Pourtant à l’époque, on en parle très peu en Australie alors qu’en France, la presse n’est pas tendre avec les déserteurs. On jette l’opprobre sur ces antipatriotes…
Dr Romain Fathi : Il faut se rappeler qu’à la fin de la Première Guerre mondiale, l’Australie construit la légende des ANZAC. Le soldat est grand, fort, meilleur que les autres…
Ce qui est historiquement contestable et qui a été démontré maintes et maintes fois dans de nombreux travaux. Cela reste donc socialement inacceptable et on tait ces agissements.
Donc l’histoire de William Reynolds est assez banale finalement ?
Dr Romain Fathi : C’est une histoire intéressante. Le cas du soldat Reynolds est particulier ; 53 jours de désertion n’est pas chose fréquente. Sa peine est faible comparée aux sanctions appliquées dans les rangs de l’armée britannique ou française. D’autant plus que nous sommes à la fin de la guerre et que les alliés savent déjà que la partie est presque gagnée.
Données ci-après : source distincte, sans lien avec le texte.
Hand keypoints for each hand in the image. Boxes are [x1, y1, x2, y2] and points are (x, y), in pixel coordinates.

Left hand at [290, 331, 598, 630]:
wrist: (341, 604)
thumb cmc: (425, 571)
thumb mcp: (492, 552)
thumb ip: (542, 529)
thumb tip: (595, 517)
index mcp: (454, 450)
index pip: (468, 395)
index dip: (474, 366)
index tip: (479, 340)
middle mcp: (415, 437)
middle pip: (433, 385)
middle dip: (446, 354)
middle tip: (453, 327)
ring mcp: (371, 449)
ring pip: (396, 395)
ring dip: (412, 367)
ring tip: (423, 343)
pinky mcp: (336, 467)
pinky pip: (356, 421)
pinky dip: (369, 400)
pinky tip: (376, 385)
D’ailleurs, la dernière bataille à laquelle les Australiens prennent part (la bataille de Montbrehain du 3 au 5 octobre 1918) a lieu quelques jours après qu’il a déserté. En effet, il n’y a plus assez d’hommes dans les divisions australiennes pour continuer. Et beaucoup sont mis en repos dès le mois d’octobre 1918. Cela s’est joué de peu pour lui.